The pilot project with DTE may evolve into a joint project with Northeast Utilities (NU), another consortium member. NU faces some similarities and some differences in their marketplace, and we hope that approaches that can help utilities in general may emerge.  Lastly, utilities’ investment decision making is analogous to investment decisions that must be made in other industries facing similar options of new more environmentally sound technologies.  We will want to explore, as part of our research, whether and how the tools and ideas developed within the utilities context migrate to other consortium members.

 


 Conclusion

John Ehrenfeld (1998,2000), president of the International Association for Industrial Ecology,  has written that much of what is being pursued currently  in  the corporate sustainability movement naively assumes that new measures can substitute for new paradigms.  Most efforts to foster business environmentalism, such as the WBCSD and ISO14001, concentrate on establishing agreed upon metrics (Elkington and Robins 1994).
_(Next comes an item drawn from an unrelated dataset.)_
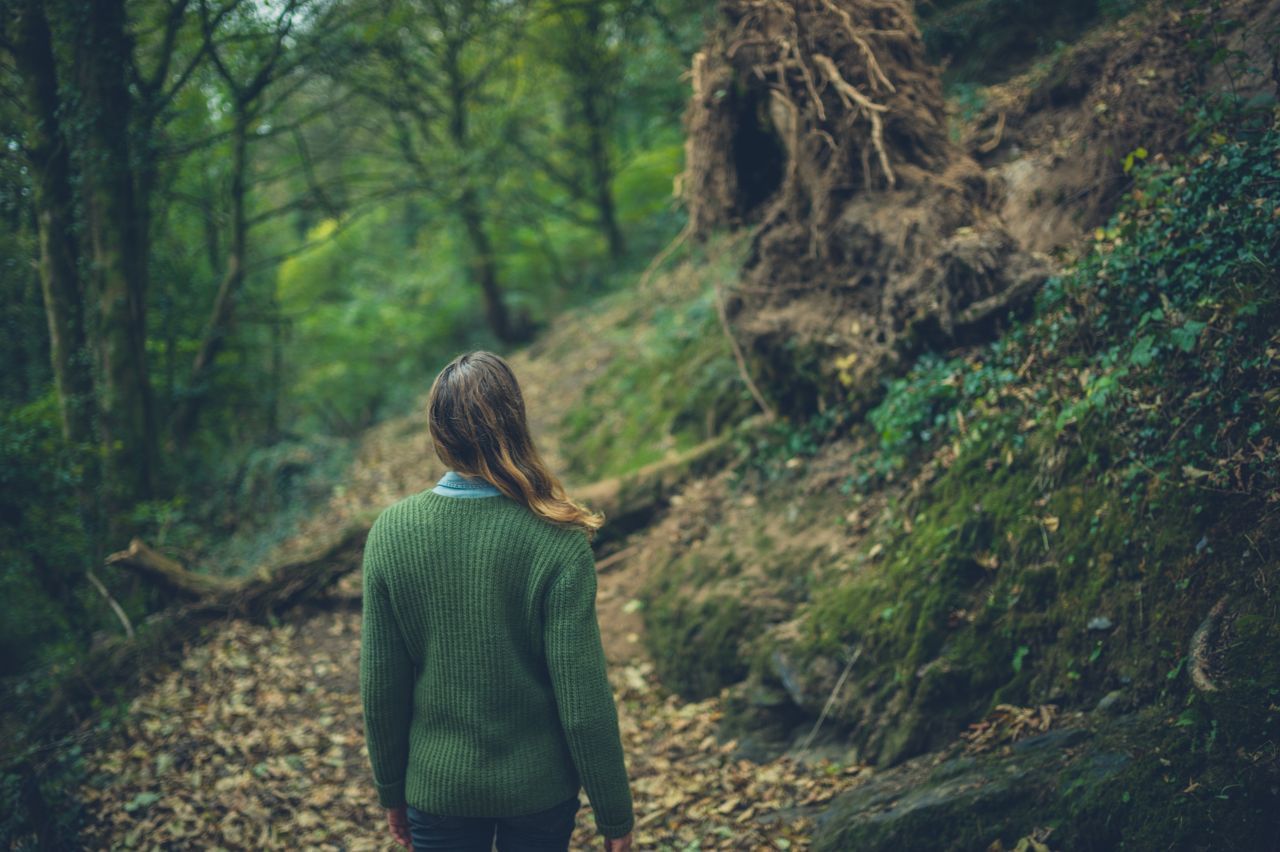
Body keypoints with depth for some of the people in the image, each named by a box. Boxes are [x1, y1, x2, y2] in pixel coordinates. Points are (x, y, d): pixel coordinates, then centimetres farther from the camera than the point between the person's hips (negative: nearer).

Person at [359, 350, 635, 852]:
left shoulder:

Measures of eco-efficiency or “ecological footprints” or life cycle analysis, become de facto strategies for change, the premise apparently being that if people can measure their negative environmental impacts, they will then have both the incentive and method for improvement.  But there is good reason to question that better metrics alone are sufficient to produce the new ways of thinking, new products and processes and new business models that sustainability will require. 

 

Ehrenfeld argues that, while important, metrics need to be complemented by new metaphors to spark radical shifts in thought and action.  System dynamics can be a foundation for shaping those new metaphors, and connecting them to new operating policies, including new metrics. The figure below, based on Ehrenfeld’s, shows a progression from system dynamics methods used to create new language, to leadership and management principles, to practical learning tools that influence thinking about specific types of decisions, and thereby shape policies. As Ehrenfeld suggests, all are important.  While new policies, decisions and metrics are vital to business practice, new language and normative principles are crucial to shape new the paradigms or worldviews that can give rise to new practices.   System dynamics can potentially contribute across this entire spectrum, a potential we hope to better assess in the SoL Sustainability Consortium.